* What you are asked to do *
Your answer should consist of every line in the records that holds "Right".

BEGIN

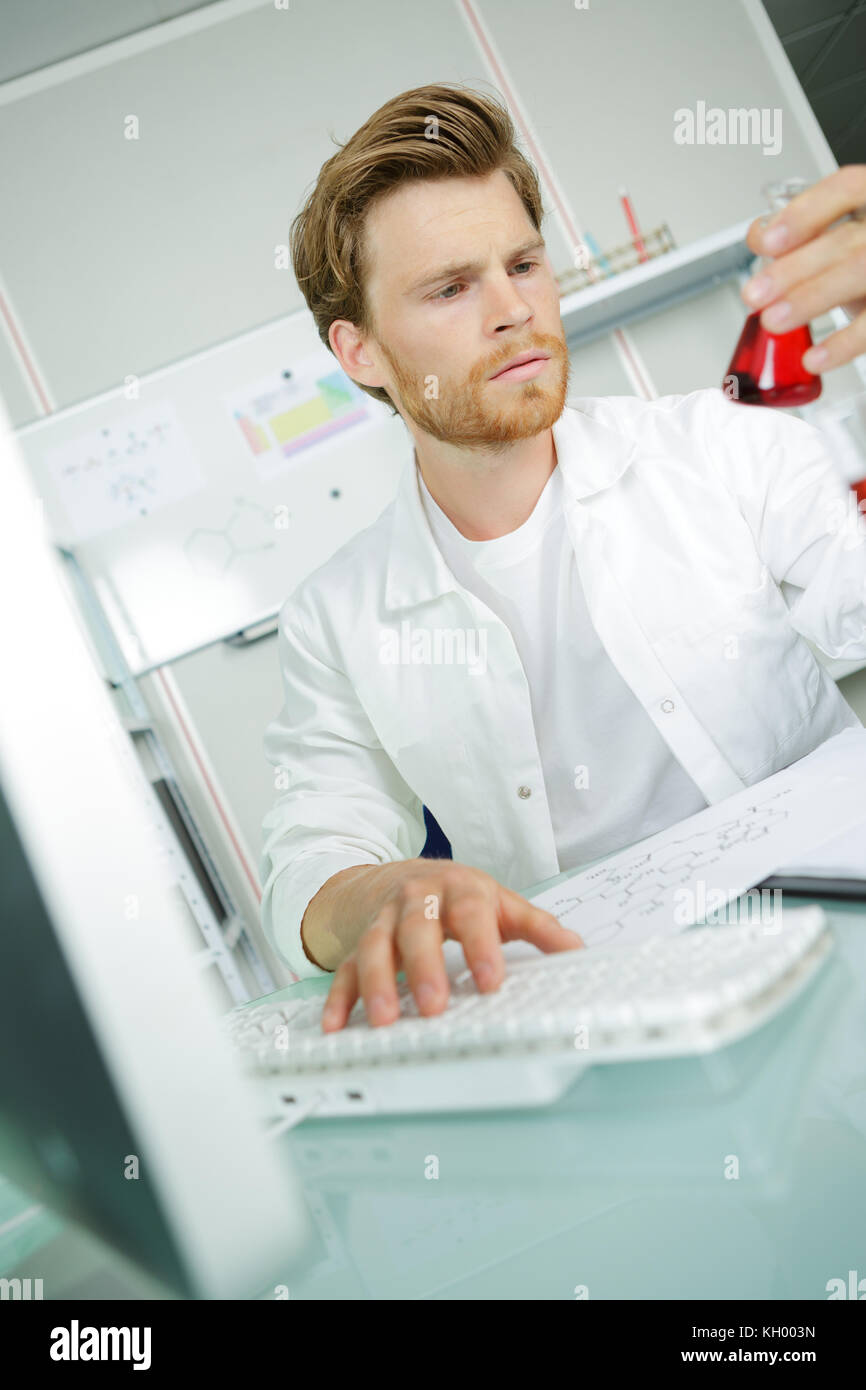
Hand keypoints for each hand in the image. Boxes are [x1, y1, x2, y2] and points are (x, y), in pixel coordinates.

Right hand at [319, 859, 582, 1030]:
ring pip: (376, 946)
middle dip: (424, 967)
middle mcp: (416, 900)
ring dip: (377, 983)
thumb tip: (577, 949)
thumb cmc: (456, 896)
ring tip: (384, 1021)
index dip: (481, 946)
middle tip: (434, 1005)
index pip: (470, 913)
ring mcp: (384, 921)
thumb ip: (538, 927)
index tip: (491, 981)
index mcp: (458, 890)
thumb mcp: (499, 903)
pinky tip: (337, 1024)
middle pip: (417, 928)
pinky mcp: (358, 943)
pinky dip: (339, 998)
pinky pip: (345, 968)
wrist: (397, 876)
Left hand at [741, 164, 865, 373]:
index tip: (767, 241)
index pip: (846, 189)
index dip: (805, 214)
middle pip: (846, 240)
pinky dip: (843, 344)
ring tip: (774, 320)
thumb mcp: (838, 241)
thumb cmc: (862, 260)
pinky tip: (814, 357)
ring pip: (859, 272)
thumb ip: (802, 236)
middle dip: (793, 269)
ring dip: (810, 299)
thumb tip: (760, 237)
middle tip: (756, 294)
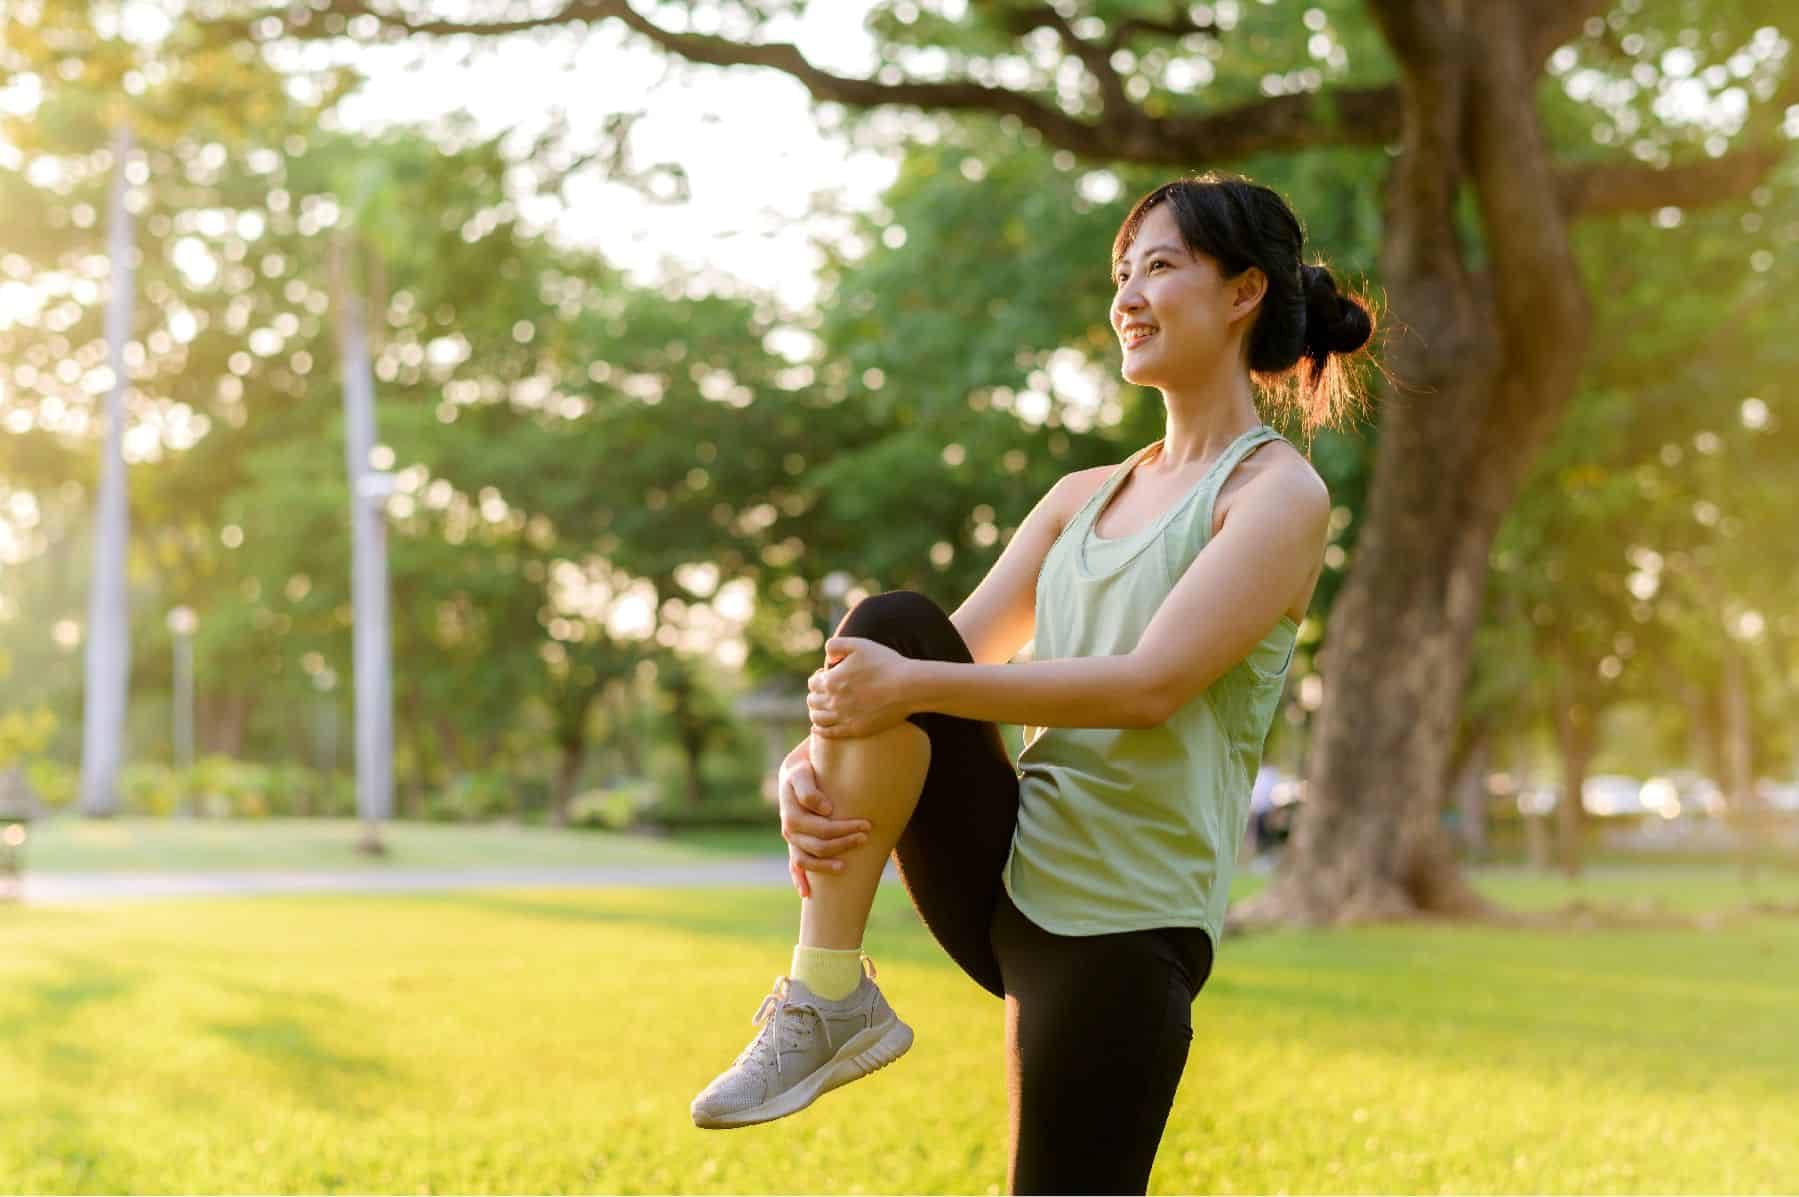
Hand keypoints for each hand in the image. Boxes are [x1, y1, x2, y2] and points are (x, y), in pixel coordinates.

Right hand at [778, 750, 871, 898]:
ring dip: (825, 865)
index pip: (819, 827)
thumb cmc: (805, 766)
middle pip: (816, 845)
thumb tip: (826, 811)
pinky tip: (808, 894)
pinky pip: (794, 864)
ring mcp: (791, 837)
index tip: (865, 823)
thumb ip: (809, 789)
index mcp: (790, 811)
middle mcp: (788, 827)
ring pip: (806, 859)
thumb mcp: (803, 770)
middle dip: (843, 843)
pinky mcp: (795, 842)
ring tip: (845, 866)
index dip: (842, 829)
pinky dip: (800, 879)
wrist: (799, 766)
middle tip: (866, 836)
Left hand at [806, 636, 915, 739]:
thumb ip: (836, 645)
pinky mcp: (854, 729)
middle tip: (826, 693)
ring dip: (816, 712)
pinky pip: (828, 733)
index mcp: (831, 680)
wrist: (907, 687)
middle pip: (813, 700)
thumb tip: (826, 657)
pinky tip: (817, 728)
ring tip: (822, 709)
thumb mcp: (859, 644)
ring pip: (817, 718)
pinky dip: (819, 730)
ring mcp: (843, 717)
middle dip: (816, 695)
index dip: (818, 678)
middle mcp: (833, 700)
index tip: (828, 677)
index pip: (813, 683)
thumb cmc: (885, 663)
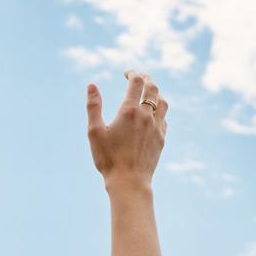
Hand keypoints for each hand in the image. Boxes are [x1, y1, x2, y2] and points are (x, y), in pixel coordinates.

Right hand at [85, 69, 168, 187]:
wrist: (129, 181)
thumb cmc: (108, 158)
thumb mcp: (94, 131)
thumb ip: (93, 106)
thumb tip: (91, 85)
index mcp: (129, 111)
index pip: (136, 82)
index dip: (132, 73)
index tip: (127, 73)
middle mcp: (146, 116)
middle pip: (153, 88)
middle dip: (146, 78)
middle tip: (139, 76)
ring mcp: (156, 127)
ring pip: (163, 102)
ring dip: (156, 92)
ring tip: (149, 91)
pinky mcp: (161, 139)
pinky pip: (164, 118)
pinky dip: (159, 110)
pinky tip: (153, 113)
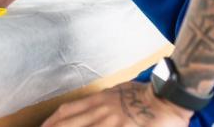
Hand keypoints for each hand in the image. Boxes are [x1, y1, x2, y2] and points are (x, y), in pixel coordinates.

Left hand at [41, 82, 192, 126]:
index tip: (44, 126)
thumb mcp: (121, 91)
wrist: (168, 96)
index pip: (69, 110)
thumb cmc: (148, 93)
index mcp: (100, 99)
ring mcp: (111, 122)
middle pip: (69, 123)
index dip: (53, 120)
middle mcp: (101, 110)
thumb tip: (96, 104)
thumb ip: (107, 100)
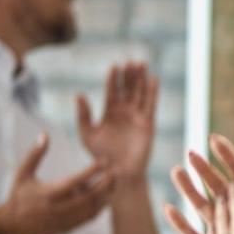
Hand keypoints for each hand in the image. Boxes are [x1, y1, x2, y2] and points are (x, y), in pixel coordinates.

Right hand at [0, 133, 114, 233]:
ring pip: (92, 209)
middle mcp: (58, 209)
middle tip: (116, 172)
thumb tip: (45, 134)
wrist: (11, 227)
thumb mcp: (22, 174)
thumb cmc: (17, 197)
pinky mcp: (68, 229)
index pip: (74, 181)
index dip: (91, 171)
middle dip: (105, 184)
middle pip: (89, 197)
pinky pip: (89, 218)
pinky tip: (105, 196)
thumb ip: (35, 154)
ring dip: (105, 196)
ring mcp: (64, 220)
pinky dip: (99, 207)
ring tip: (114, 183)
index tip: (104, 161)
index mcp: (48, 194)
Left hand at [77, 62, 158, 183]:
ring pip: (140, 93)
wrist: (118, 173)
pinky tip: (154, 79)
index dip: (113, 78)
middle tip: (131, 60)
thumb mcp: (87, 134)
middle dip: (129, 74)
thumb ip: (83, 115)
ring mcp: (136, 117)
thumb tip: (79, 94)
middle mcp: (124, 112)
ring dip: (141, 79)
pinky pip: (151, 105)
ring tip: (142, 63)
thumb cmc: (100, 156)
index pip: (112, 91)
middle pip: (127, 88)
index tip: (114, 65)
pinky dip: (153, 92)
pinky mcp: (148, 124)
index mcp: (109, 112)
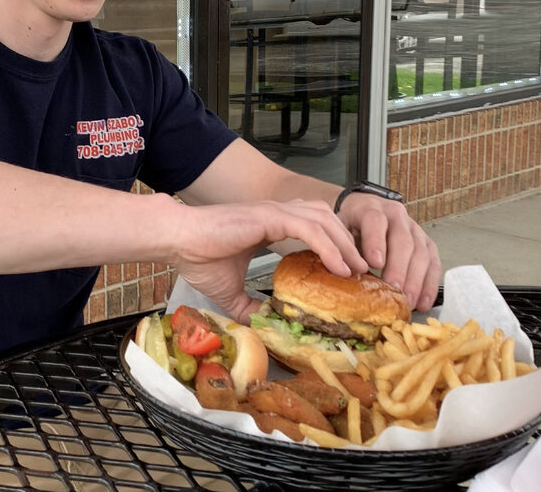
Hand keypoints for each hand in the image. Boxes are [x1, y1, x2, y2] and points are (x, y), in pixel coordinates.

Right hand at [166, 199, 369, 321]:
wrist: (177, 241)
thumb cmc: (197, 258)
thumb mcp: (229, 292)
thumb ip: (248, 307)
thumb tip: (262, 326)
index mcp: (270, 225)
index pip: (314, 228)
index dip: (334, 246)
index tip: (346, 273)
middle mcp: (277, 214)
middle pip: (327, 220)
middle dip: (349, 244)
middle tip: (362, 272)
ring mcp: (275, 212)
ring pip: (325, 220)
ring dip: (345, 244)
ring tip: (356, 270)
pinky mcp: (270, 217)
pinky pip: (310, 229)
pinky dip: (329, 246)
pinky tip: (340, 267)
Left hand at [336, 194, 440, 310]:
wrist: (365, 210)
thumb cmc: (350, 225)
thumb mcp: (339, 229)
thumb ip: (342, 246)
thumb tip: (346, 271)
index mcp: (371, 209)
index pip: (375, 221)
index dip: (375, 241)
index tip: (374, 263)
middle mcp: (396, 216)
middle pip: (402, 240)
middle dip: (399, 267)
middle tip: (395, 290)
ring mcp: (414, 229)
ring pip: (421, 252)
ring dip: (416, 279)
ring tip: (408, 301)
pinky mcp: (426, 243)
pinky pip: (433, 263)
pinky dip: (429, 284)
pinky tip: (423, 302)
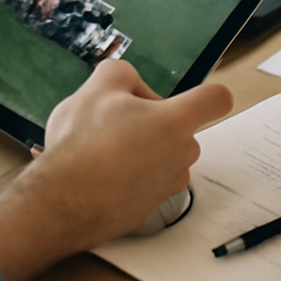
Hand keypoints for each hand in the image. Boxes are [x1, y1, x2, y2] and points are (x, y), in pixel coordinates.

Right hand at [0, 65, 232, 280]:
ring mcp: (168, 184)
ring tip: (103, 149)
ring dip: (142, 149)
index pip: (216, 99)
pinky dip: (131, 175)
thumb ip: (121, 73)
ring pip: (164, 155)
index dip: (207, 93)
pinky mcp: (151, 207)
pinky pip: (148, 181)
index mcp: (176, 119)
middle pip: (181, 127)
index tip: (193, 98)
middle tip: (115, 121)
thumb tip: (129, 84)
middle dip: (153, 120)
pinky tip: (101, 172)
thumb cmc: (84, 141)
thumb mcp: (98, 86)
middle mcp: (182, 153)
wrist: (65, 199)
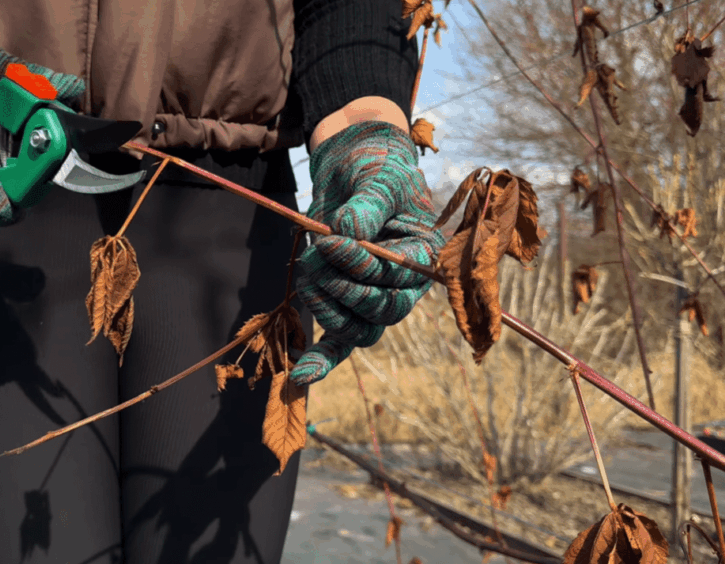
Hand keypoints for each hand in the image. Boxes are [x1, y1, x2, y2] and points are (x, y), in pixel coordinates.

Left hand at [290, 120, 443, 384]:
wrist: (354, 165)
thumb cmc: (376, 168)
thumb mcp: (378, 177)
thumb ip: (368, 204)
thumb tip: (349, 231)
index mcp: (423, 254)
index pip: (399, 278)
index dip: (363, 265)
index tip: (332, 238)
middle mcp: (404, 285)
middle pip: (381, 311)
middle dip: (344, 287)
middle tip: (319, 252)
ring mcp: (374, 298)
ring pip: (358, 329)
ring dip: (327, 307)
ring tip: (309, 268)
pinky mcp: (345, 303)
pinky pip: (340, 343)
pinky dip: (322, 361)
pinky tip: (301, 378)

END

* Response to this task *
Right hand at [319, 859, 582, 1030]:
Right hand at [778, 750, 871, 898]:
Right hand at [85, 69, 168, 187]:
Right hand at [0, 133, 114, 233]:
Right hand at [166, 199, 369, 321]:
Right hand at [0, 65, 232, 280]:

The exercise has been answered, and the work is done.